Pour fournir en fils les ateliers d’étamines, les métiers de cardeurs et tireurs d’étain étaient donc répandus dans le pays de Nogent le Rotrou. C’est ainsi donc qu’à la fin du XVIIe à Argenvilliers, Jacques Ménager participait à la filière étaminière. Il travaillait pour des tisserands de sa paroisse et des environs, et peut être aussi d’Authon et de Nogent le Rotrou. Son travail se situait à l’amont de la filière si on se réfère au parcours de la laine.

La filière étaminière est constituée par les principales étapes techniques suivantes :

.- Après la tonte, le lavage comprend : trempage, dégraissage, lavage, rinçage et séchage,
- Le cardage : démêlage des fils et élimination des impuretés végétales avec la carde, tambour à fines pointes tournant à grande vitesse.

- Le peignage : cette opération nécessite quatre instruments : peignes, poteau, chèvre et potine (espèce de fourneau en terre cuite). Le tireur d’étain ou peigneur trempe la laine cardée dans l’huile pour la rendre plus souple ; il « tire » la laine au peigne chauffé au charbon de bois pour obtenir des fils de laine fins, les « étaims ». On estime que 20 livres de laine donnent 12 livres d’étaims et qu’un tireur fait environ 1,5 livre par jour.

- Le filage par des fileuses qui utilisent quenouille ou rouet.
Cette activité est réservée aux femmes notamment celles qui n’ont pas d’autres sources de revenus. En 1836 (premier Recensement Général de Population), alors que la filière est en crise on dénombre encore à Argenvilliers 15 fileuses dont 12 sont veuves, 9 ont plus de 60 ans, la plus âgée ayant 84 ans.

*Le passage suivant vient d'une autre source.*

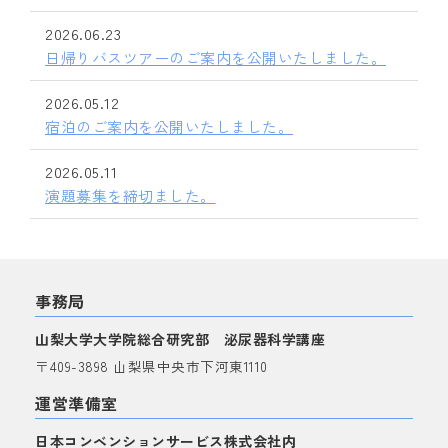
2026.06.23
日帰りバスツアーのご案内を公開いたしました。
2026.05.12
宿泊のご案内を公開いたしました。
2026.05.11
演題募集を締切ました。
事務局
山梨大学大学院総合研究部 泌尿器科学講座
〒409-3898 山梨県中央市下河東1110
運営準備室
日本コンベンションサービス株式会社内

- chez le fabricant appelé étaminier ont lieu l’ourdissage, c'est-à-dire la préparation de la chaîne, puis le tissage avec un métier à bras ; il faut environ un mois pour faire une pièce de 43 aunes, environ 50m. Les pièces tissées passent au Bureau de Marque pour certification et sont alors achetées par des marchands

- Les dernières étapes sont le dégraissage au savon dans un moulin à foulon, puis la teinture avant retour au moulin à foulon pour dégorgement, et enfin les apprêts.

La hiérarchie des différents métiers tient à la fois à une échelle des qualifications et à une échelle sociale qui se recoupent largement. Au bas de l’échelle on trouve les cardeurs et peigneurs ou tireurs d’étain ; au dessus on trouve les étaminiers, dégraisseurs et foulonniers, puis les teinturiers et enfin les marchands ; ceux qui sont à la fois marchands et fabricants (ou teinturiers ou négociants), constituent les tranches les plus aisées.

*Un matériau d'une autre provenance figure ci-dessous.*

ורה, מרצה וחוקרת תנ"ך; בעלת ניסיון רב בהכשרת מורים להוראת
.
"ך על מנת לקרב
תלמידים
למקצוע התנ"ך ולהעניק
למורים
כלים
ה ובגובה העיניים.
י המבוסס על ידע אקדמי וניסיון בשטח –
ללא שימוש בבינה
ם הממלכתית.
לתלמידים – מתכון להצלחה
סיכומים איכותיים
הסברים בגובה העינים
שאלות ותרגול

Ces quelques données sur les techniques étaminières permettent de comprendre que Jacques Ménager, qui exerçait les métiers de cardeur et de tireur d’étain, les deux étant d’ailleurs très liés puisque les étaims sont obtenus à partir d’une laine cardée, faisait partie du « petit peuple » de l’étamine au temps de Louis XIV.

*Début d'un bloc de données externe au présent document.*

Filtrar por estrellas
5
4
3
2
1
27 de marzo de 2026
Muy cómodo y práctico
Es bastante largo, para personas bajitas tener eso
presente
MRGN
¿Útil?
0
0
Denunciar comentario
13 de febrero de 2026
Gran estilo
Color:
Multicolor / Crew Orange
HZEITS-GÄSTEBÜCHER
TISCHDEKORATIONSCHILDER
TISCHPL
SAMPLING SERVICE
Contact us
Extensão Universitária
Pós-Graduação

Dans les dictionnaires du XXIe siècle, les mots « étaim et étaminier » n’existent plus, et pourtant ils qualifient une activité industrielle qui a donné du travail à des milliers de percherons notamment aux XVIIe et XVIIIe siècles, époque d’expansion pour la fabrication d’une étoffe de laine appelée « étamine ». Alors si par hasard nous nous enveloppons d’un foulard en étamine, ayons une pensée pour nos ancêtres qui, des cardeurs aux tisserands, en passant par les tireurs d’étain, ont contribué à la confection de ce textile de luxe.

Sources :
* Registres Paroissiaux d’Eure-et-Loir (sur site des Archives et bases de données du CRGPG)
* Mémoire du Perche – K. Bry et D. Ferey – Larousse 2001
* La vie des français au temps du Roi Soleil – F. Trassard, D. Casali, A. Auger – Larousse 2002
* Chroniques du Perche : Argenvilliers – Cahiers Percherons n°28, 1967.
* Etat de l’industrie textile en France au début du XVIIIe d’après enquête du contrôleur Desmarets – sur site :
http:// www.persee.fr
* Rapports sociaux de production dans la proto-industrie étaminière du Maine et du Perche aux XVIIIe et XIXe – Claude Cailly – Cahiers d’histoire critique (en ligne).
* Site internet sur le canton de La Suze-sur-Sarthe : les étamines du Maine.